DEI trainer has radical views on American flag, says educators who ‘resist’ CRT ‘do not belong’

The CEO behind a consulting firm peddling Marxist ideologies to school districts reportedly has radical views about the American flag and what should happen to employees who don’t toe the line on DEI.

“If someone continues to resist that culture or climate after multiple interruptions, then you know they do not belong.”

Corporate media took great lengths to downplay Critical Race Theory as little more than a topic of discussion within the halls of academia. Now, as conservative leaders are seeking to purge woke leftist tenets like CRT and diversity, equity, and inclusion, Fox News is reporting that a consulting firm working with the largest school district in northern California was led by a trainer who described Old Glory as a symbol of “hate” and “extremism.”

According to the report from Fox News, while the video featuring Epoch Education CEO Dr. Nancy Dome criticizing the American flag has been taken down, her record shows how she believed opponents to CRT were a “poison to culture and climate.”

“So what happens when you face someone who’s actually resistant, doesn’t believe White privilege or inequity exists?” she wrote in her 2022 book, “Let’s Talk About Race.”

“If someone continues to resist that culture or climate after multiple interruptions, then you know they do not belong,” stated Dome. “If you continue showing up compassionately to conversations but the other person refuses to give as much as they get, then sometimes that relationship is simply not a worthwhile use of your energy. Divorce can be a form of repair if you’ve made every attempt but simply cannot find a way for the relationship to move forward. If a team member isn’t willing to adjust … then the repair may be to remove them from the team or organization.”

“I got to a point where I’m like, ‘this is insane. I’m not taking any more of these trainings.’ I actually asked the district, ‘What happens if I don’t take the trainings?’ and they refused to tell me. So they actually won’t tell me the consequences, just that they’re mandated,” explained Isaac Newman, a teacher from California’s Elk Grove Unified School District which has nearly 70 schools teaching students K-12.

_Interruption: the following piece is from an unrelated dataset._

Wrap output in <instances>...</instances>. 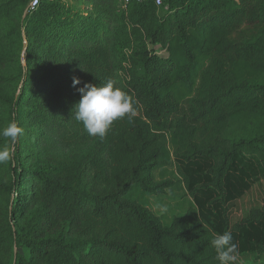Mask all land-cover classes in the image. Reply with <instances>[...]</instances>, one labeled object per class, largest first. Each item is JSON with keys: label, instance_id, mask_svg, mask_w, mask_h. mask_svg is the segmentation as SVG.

He further told Fox News Digital, “What’s shocking is in these DEI trainings, they actually call out colorblindness and meritocracy. And of course, if you’re dedicated to that, well, then you’re going to have division, and you’re going to have mediocrity.”

One video specifically cited work on Critical Race Theory from Seattle University School of Law’s Richard Delgado and Jean Stefanic who wrote, “Liberalism as a framework for addressing America’s racial problems, specifically, colorblindness, the neutrality of law, and incremental change, are insufficient to create meaningful change. Because racism is embedded in our thought processes and social structures, aggressive, color-conscious efforts are required to change the way things are.”

Fox News highlighted a “color line” exercise from Dome that scored employees on a scale of 0-125 from most oppressed to most privileged, “Once the scores are calculated, participants line up in the room according to their numbers, creating a powerful representation of the color line. It’s called the color line because almost without exception, the darkest people in the room will be closest to zero.”

Dome’s “color line” was said to have been derived from the 1989 essay, “White Privilege: Unpacking the Invisible Knapsack,” by anti-racist activist and feminist Peggy McIntosh. That same essay inspired the curriculum for students at Ohio State University.

“Whiteness protected me from many kinds of hostility, distress, and violence,” wrote McIntosh, “which I was being subtly trained to visit, in turn, upon people of color.”

An article she had posted to LinkedIn in June 2023 contrasted equality, “one of those lofty ideals we’ve been hearing about since elementary school,” with equity, “the idea that everyone should get what they need, even if that’s different from what someone else gets.”

Through her logic, Dome pushed the idea that handouts were a deterrent to theft because, “if you live in my community and you’re starving, there’s a good chance that one day you’re going to end up stealing from me (or someone else in the community) just to survive.”

Including Elk Grove Unified School District, Epoch Education boasts five school districts as clients, accounting for tens of thousands of students as well as the U.S. Department of Education.